Zu dieser Zeit wirkte Gerstein optimistisch und zuversichtlich. In einem Brief schrieb Gerstein:

Nach zwölf Jahren unablässigen Kampfes und insbesondere nach den letzten vier Jahren meiner äußerst gefährlichen und anstrengenden Tätigkeit und den vielen Schrecken, die ich erlebt habe, möchte ich mich mit meiner Familie in Tübingen erholen. 14

Am 26. Mai 1945 wurde Gerstein bald nach Konstanz und Anfang Juni nach Paris verlegt. In Paris behandelten die Franzosen Gerstein nicht anders als die anderen Kriegsgefangenen. Er wurde am 5. Juli 1945 in das Militärgefängnis Cherche-Midi gebracht. Die Bedingungen dort waren schrecklich.

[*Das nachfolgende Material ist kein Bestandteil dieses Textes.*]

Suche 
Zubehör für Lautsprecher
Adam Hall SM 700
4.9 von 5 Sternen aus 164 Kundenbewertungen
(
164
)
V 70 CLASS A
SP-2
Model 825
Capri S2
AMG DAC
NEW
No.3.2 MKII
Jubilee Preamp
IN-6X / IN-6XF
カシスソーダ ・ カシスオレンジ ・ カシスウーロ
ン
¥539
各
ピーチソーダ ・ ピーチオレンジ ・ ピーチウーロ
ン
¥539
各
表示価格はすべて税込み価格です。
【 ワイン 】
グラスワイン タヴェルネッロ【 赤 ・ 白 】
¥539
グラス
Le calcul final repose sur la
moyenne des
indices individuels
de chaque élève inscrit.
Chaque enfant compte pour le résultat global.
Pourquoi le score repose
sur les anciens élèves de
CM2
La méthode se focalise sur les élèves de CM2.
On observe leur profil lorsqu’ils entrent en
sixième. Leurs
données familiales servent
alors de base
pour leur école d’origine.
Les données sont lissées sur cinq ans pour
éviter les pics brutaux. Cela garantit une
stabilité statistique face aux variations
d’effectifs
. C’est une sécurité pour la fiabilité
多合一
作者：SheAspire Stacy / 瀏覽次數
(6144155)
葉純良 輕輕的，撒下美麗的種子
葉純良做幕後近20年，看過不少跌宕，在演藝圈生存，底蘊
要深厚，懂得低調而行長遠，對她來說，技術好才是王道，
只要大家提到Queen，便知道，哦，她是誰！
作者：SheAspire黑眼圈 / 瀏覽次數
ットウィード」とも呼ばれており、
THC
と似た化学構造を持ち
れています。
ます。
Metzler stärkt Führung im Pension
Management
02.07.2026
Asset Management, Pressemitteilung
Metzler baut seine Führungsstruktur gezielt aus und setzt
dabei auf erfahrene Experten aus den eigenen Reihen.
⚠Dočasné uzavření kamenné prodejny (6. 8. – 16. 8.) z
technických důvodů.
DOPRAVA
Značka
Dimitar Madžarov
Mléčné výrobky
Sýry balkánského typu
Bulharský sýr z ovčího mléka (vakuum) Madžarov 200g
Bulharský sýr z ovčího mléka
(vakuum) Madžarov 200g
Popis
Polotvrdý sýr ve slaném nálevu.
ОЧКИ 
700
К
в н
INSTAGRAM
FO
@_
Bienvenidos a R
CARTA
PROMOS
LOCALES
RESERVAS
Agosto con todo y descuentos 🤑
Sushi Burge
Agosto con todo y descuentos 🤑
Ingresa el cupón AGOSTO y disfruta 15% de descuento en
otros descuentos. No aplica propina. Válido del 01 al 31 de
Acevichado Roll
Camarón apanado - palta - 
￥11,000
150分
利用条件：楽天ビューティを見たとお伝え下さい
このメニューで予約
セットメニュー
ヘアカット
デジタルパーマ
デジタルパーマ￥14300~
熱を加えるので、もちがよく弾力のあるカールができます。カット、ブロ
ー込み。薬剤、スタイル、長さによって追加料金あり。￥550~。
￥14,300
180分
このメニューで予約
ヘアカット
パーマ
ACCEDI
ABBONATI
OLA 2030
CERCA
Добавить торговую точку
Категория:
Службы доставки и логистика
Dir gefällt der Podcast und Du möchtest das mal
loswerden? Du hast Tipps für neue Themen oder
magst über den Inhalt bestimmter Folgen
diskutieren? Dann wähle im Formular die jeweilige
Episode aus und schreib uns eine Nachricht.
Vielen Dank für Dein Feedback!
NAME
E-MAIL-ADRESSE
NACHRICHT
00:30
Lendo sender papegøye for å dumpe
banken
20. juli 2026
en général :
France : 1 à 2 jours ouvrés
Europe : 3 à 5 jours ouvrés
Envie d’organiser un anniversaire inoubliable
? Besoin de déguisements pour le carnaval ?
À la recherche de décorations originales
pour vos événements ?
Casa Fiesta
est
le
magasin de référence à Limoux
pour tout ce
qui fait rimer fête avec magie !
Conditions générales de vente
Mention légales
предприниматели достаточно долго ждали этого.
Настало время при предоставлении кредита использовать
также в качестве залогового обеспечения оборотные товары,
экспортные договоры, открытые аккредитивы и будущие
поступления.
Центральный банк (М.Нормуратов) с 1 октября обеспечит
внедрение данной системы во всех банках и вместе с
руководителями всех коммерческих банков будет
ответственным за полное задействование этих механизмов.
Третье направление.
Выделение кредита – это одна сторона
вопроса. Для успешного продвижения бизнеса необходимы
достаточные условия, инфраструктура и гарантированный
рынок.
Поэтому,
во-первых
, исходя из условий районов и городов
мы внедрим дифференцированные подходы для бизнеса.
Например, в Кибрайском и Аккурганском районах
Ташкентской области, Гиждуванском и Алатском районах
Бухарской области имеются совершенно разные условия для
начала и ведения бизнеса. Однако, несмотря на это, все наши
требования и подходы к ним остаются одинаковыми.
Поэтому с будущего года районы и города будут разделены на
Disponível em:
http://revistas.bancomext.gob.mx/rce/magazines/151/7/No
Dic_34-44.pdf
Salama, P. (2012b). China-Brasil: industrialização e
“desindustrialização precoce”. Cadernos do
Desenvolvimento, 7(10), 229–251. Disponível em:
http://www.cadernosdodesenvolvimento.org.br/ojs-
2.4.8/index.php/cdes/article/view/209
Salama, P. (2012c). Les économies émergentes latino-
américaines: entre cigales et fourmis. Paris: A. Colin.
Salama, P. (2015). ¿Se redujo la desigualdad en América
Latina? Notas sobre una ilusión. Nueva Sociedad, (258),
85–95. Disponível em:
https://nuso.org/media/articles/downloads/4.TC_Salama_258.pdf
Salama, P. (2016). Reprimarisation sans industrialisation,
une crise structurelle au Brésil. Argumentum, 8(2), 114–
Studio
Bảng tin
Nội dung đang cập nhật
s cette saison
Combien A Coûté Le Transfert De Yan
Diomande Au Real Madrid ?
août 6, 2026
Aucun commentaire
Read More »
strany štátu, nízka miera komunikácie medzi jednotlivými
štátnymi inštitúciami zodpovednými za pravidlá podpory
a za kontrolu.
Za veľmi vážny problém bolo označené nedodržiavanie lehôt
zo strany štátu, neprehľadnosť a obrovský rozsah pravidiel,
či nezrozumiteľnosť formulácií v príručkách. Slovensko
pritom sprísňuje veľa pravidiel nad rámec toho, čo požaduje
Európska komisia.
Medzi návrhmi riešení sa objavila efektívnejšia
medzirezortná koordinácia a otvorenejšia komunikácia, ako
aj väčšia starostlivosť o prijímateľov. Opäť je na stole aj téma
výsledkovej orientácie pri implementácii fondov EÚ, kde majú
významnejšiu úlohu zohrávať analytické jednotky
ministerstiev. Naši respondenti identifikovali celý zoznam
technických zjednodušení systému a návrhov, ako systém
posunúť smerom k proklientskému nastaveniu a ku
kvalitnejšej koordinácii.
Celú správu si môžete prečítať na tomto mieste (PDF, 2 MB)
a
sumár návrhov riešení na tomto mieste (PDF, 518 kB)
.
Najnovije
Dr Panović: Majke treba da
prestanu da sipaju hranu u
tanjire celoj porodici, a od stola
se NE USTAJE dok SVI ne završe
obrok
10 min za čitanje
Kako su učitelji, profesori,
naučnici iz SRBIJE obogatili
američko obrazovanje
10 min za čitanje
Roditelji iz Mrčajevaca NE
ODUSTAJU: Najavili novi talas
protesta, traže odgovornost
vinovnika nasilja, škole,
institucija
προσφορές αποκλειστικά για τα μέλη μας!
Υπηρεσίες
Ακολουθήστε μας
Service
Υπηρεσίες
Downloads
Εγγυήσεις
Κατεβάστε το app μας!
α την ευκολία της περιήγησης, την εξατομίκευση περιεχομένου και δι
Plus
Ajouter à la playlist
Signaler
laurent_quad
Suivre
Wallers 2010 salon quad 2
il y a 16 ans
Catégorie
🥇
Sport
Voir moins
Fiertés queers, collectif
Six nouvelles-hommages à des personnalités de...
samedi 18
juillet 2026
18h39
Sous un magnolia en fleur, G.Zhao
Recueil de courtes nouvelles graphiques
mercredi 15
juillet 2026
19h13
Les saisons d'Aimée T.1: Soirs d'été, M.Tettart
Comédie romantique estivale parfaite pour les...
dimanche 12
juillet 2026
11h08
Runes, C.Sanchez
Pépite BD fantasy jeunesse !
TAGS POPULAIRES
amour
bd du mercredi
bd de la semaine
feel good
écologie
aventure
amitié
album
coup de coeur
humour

Am Nachmittag des 25. Juli 1945 wurde Kurt Gerstein tot in seiner Zelle aufgefunden und mit einem Teil seiner Decke aufgehängt. Obwohl es sich anscheinend um einen Selbstmord handelte, besteht immer noch eine Frage, ob es sich möglicherweise um einen Mord handelte, der möglicherweise von anderen deutschen Gefangenen begangen wurde, die nicht wollten, dass Gerstein redet.

Gerstein wurde auf dem Thiais-Friedhof unter dem Namen "Gastein" beigesetzt. Aber auch das war nur vorübergehend, denn sein Grab befand sich auf einem Teil des Friedhofs, der 1956 zerstört wurde.

Verdorben

1950 wurde Gerstein ein letzter Schlag versetzt - ein Entnazifizierungsgericht verurteilte ihn posthum.

Nach seinen Erfahrungen im Belzec-Lager hätte er sich mit aller Kraft, die ihm zur Verfügung stand, als Werkzeug eines organisierten Massenmordes widersetzen müssen. Das Gericht ist der Ansicht, dass der Angeklagte nicht alle ihm zur Verfügung stehenden Möglichkeiten ausgeschöpft und andere Mittel und Wege gefunden haben könnte, um sich von der Operation fernzuhalten…
In Anbetracht der mildernden Umstände, die festgestellt wurden, hat das Gericht den Angeklagten nicht zu den Hauptverbrechern gezählt, sondern ihn zu den "Besudelten" gezählt.15

Erst am 20. Januar 1965 wurde Kurt Gerstein vom baden-württembergischen Ministerpräsidenten von allen Anklagen befreit.

Endnoten

  1. Saul Friedländer, Kurt Gerstein: Die Mehrdeutigkeit des Guten (New York: Alfred A. Knopf, 1969) 37.
  2. Friedländer, Gerstein 37.
  3. Friedländer, Gerstein 43.
  4. Friedländer, Gerstein 44.
  5. Brief von Kurt Gerstein an Verwandte in den USA, wie in Friedländer zitiert, Gerstein 61.
  6. Bericht von Kurt Gerstein, zitiert in Yitzhak Arad, Belzec, Sobibor, Treblinka: Die Operation Reinhard Todeslager (Indianapolis: Indiana University Press, 1987) 102.
  7. Bericht von Kurt Gerstein wie in Arad zitiert, Belzec 102.
  8. Friedländer, Gerstein 109.
  9. Friedländer, Gerstein 124.
  10. Bericht von Kurt Gerstein wie in Friedländer zitiert, Gerstein 128.
  11. Bericht von Kurt Gerstein wie in Friedländer zitiert, Gerstein 128-129.
  12. Martin Niemöller wie in Friedländer zitiert, Gerstein 179.
  13. Friedländer, Gerstein 211-212.
  14. Brief von Kurt Gerstein wie in Friedländer zitiert, Gerstein 215-216.
  15. Urteil des Entnazifizierungsgerichts Tübingen vom 17. August 1950, zitiert in Friedländer, Gerstein 225-226.

Literaturverzeichnis

  • Arad, Yitzhak. Belzec, Sobibor, Treblinka: Die Operation Reinhard Todeslager. Indianapolis: Indiana University Press, 1987.
  • Friedländer, Saul. Kurt Gerstein: Die Mehrdeutigkeit des Guten. New York: Alfred A. Knopf, 1969.
  • Kochan, Lionel. "Kurt Gerstein." Enzyklopädie des Holocaust. Ed. Israel Gutman. New York: Macmillan Library Reference USA, 1990.